• **JOB ITEM A**
From the records below, write out the lines starting with the line containing "Informationsbroschüre „Lehre im" and going on through the line containing "BEWERTEN SIE DIESEN ARTIKEL" as a JSON list of strings, one string per line, with blank lines left out.

• **EXCERPTED PASSAGE**
══════

What’s driving conflicts over the future of public education

The public education system that was born during the industrial revolution of the nineteenth century is slowly, painfully being transformed. New technologies and better understandings of how cognition and emotions impact learning are encouraging increasing numbers of elected officials, parents and educators to advocate replacing standardized, one-size-fits-all schooling with empowered teachers and students working in customized learning environments.

bookshelf-logoPredictably, these changes are generating strong political resistance from school boards, teacher unions, PTAs and others with long-standing ties to the status quo. This political struggle is playing out in numerous venues, including neighborhood associations, school boards, state legislatures, the courts and Congress.

Thomas Kuhn’s 1962 classic, The Structure of Scientific Revolutions, is required reading for anyone wanting to better understand this conflict. Kuhn’s descriptions of how various scientific fields have progressed historically illustrates the psychology and sociology at play when communities are challenged to reconsider their most basic beliefs and understandings. His work explains why individuals and communities resist change, and why this resistance, while often frustrating and counterproductive, can also help ensure any changes are genuine improvements.

══════

• **PROVIDED RECORDS**
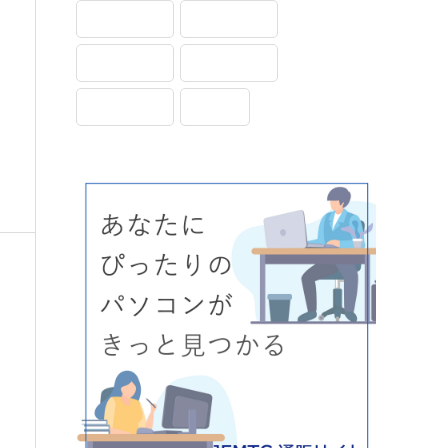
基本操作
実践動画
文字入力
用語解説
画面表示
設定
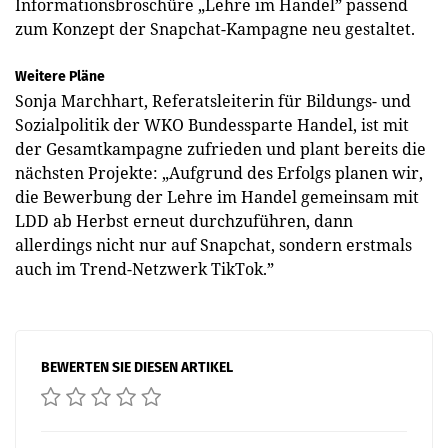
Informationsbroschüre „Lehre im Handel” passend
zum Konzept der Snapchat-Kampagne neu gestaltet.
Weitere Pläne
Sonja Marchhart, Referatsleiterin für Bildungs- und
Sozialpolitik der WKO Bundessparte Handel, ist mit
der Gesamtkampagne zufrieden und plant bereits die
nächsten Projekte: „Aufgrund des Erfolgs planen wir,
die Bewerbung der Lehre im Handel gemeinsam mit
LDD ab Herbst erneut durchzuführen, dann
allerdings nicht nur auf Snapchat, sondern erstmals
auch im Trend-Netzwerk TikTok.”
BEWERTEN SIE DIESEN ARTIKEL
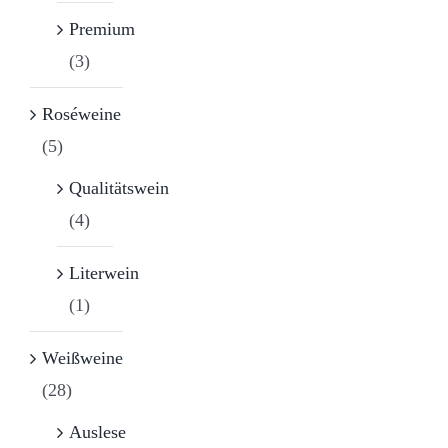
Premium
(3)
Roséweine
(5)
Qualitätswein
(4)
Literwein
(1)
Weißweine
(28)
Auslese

══════

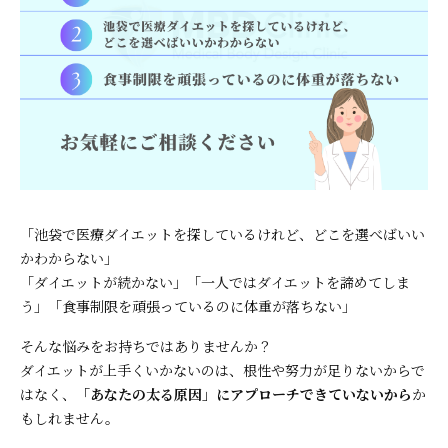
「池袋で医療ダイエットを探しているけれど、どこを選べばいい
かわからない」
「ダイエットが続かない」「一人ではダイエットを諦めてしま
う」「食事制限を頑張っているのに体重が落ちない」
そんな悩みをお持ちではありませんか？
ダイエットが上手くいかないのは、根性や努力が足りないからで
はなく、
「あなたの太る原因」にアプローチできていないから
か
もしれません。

══════

• **JOB ITEM B**
According to the piece on conflicts over public education, in what year was Thomas Kuhn's The Structure of Scientific Revolutions published?

• **EXERCISE ANSWER A**
[
  "Informationsbroschüre „Lehre im Handel” passend",
  "zum Konzept der Snapchat-Kampagne neu gestaltet.",
  "Weitere Pläne",
  "Sonja Marchhart, Referatsleiterin für Bildungs- und",
  "Sozialpolitik der WKO Bundessparte Handel, ist mit",
  "der Gesamtkampagne zufrieden und plant bereits die",
  "nächsten Projekte: „Aufgrund des Erfolgs planen wir,",
  "die Bewerbung der Lehre im Handel gemeinsam mit",
  "LDD ab Herbst erneut durchzuführen, dann",
  "allerdings nicht nur auf Snapchat, sondern erstmals",
  "auch im Trend-Netzwerk TikTok.”",
  "BEWERTEN SIE DIESEN ARTIKEL"
]

• **EXERCISE ANSWER B**
1962